I feel like DjVu was never sufficiently better than PDF for me to bother using it. There are PDF readers for almost literally anything device imaginable, and often they are included with your choice of operating system. I feel like if DjVu would have more of an audience if it weren't for the fact that PDF is an open standard now.
10 years ago, my main computer was a pentium iii I had cobbled together from parts at a thrift store. Djvu was the only format for high resolution scans that would load without rendering the computer unusable.
"...divides a single image into many different images, then compresses them separately." Wouldn't it be better to go the other way and backpack-algo the pages into a consolidated texture atlas based on edge similarity, and then run compression on the result?
From what I understand, it segments the image into text and a background image, does something like JBIG2 on the text (building a global dictionary of glyphs and placing them on the page), and does a lossy compression on the background image.
There aren't a lot of viewers out there for DjVu and the encoding side is patent encumbered, so I'm not interested in the format.
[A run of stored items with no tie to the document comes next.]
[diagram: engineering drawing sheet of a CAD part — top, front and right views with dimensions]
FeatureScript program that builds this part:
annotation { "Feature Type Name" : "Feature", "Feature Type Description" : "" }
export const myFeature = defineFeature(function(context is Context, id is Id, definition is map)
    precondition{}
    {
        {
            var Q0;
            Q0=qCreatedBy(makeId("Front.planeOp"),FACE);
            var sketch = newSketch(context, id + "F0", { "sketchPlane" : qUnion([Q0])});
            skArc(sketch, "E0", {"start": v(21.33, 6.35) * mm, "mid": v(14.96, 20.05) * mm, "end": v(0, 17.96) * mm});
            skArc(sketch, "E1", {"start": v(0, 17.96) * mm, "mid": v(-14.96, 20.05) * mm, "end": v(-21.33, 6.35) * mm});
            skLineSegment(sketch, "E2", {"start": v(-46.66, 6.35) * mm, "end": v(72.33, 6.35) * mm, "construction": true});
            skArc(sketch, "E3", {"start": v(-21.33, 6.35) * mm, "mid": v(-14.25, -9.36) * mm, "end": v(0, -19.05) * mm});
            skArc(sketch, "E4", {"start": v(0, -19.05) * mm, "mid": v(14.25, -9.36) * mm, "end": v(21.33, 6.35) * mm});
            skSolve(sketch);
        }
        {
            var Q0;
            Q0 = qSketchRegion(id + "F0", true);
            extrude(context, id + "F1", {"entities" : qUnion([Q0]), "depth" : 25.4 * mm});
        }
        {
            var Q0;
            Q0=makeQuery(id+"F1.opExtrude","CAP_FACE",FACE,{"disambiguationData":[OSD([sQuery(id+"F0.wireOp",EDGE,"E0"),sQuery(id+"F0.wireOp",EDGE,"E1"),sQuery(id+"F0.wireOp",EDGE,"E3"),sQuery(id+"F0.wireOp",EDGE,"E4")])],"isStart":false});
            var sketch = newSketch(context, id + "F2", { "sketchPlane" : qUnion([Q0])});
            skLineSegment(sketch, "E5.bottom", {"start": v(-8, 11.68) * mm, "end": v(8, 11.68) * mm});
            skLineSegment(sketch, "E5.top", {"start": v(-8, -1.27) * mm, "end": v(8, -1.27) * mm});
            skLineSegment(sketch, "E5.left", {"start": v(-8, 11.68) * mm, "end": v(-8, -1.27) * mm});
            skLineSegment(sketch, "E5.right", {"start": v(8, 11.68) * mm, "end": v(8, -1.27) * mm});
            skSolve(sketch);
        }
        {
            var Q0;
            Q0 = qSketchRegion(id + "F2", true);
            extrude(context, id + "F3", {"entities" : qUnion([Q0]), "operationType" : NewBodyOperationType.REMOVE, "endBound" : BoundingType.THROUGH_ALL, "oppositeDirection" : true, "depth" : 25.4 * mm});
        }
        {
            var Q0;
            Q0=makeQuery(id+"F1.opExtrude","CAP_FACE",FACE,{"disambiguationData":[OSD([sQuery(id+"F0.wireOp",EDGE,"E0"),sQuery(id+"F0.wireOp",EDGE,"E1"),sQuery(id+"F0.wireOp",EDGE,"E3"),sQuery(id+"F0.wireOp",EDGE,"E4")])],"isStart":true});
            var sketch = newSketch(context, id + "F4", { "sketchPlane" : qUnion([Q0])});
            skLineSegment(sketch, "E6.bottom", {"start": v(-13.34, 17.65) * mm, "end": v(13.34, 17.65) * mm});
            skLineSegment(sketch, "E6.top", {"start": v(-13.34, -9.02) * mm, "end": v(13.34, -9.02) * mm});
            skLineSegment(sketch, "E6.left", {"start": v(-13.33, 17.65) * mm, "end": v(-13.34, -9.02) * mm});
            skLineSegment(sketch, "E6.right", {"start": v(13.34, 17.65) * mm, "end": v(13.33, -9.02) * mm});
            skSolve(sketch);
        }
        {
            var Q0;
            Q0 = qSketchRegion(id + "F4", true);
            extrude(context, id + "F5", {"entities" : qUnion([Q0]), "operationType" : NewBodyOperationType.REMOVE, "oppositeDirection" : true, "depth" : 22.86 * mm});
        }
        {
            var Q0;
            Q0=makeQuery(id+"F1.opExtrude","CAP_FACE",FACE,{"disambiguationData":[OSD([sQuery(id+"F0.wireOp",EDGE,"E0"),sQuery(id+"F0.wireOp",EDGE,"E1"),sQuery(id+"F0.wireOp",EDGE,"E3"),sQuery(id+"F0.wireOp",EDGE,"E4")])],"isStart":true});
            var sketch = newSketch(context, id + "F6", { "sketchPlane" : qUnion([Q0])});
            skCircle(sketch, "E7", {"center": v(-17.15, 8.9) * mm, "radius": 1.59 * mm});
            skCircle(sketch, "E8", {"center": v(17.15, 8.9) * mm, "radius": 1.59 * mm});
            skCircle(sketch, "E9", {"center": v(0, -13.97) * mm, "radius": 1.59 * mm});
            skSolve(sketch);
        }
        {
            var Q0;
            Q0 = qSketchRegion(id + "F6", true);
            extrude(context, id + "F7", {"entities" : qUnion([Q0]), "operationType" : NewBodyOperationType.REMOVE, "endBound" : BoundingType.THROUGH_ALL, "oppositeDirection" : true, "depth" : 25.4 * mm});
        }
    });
You can get pretty close with JBIG2+Jpeg2k in a PDF file, I believe archive.org does this, but I don't know of an open source encoder that does it and sometimes PDF viewers don't decode jbig2/jpg2k efficiently.
Unfortunately some library sites still rely on DjVu plugin, and with Firefox dropping support for native plugins, those materials became inaccessible. Especially because single download is dynamic and generated by the plugin itself from multiple smaller files.
Other than that, DjVu is a great format.
For those who wonder how it's better than PDF for scanned texts - DjVu uses different compression for background and actual text, thus saving tons of space.
PDF is great for electronically created documents. DjVu is far superior for scanned documents, though. It compresses much smaller and DjVu viewers are far more performant at scrolling through large scanned documents.
I still prefer Adobe Acrobat Reader despite everything, and absolutely hate PDF.js because it seems to take like few seconds to render a page when jumping around, whereas Adobe Acrobat Reader is pretty much interactive. Nevermind the fact that pdf.js has still problems rendering quite many documents I encounter, while Acrobat is basically the de-facto reference implementation for PDFs.
They also do DjVu, so you can see the size difference there. For that particular book, its 58M for the PDF vs 31M for DjVu. So basically half the size.
In what circumstances does it actually matter to be able to get better compression than CCITT Group 4? For example, when is size such a deciding factor that it makes sense to forgo the compatibility of CCITT Group 4 in PDF and to use something else like JBIG2 in PDF or DjVu [assuming the latter actually is smaller; I didn't measure]?
It's not a strength if you need that old book that has no electronic version and can only be scanned. AFAIK EPUB 3 allows for SVG layouts that can be, I imagine, very sophisticated; still, it doesn't address the old book case.
Actually, now that I think about it, the slide started all the way back in 2010 when I couldn't find a decent DjVu viewer for the iPad.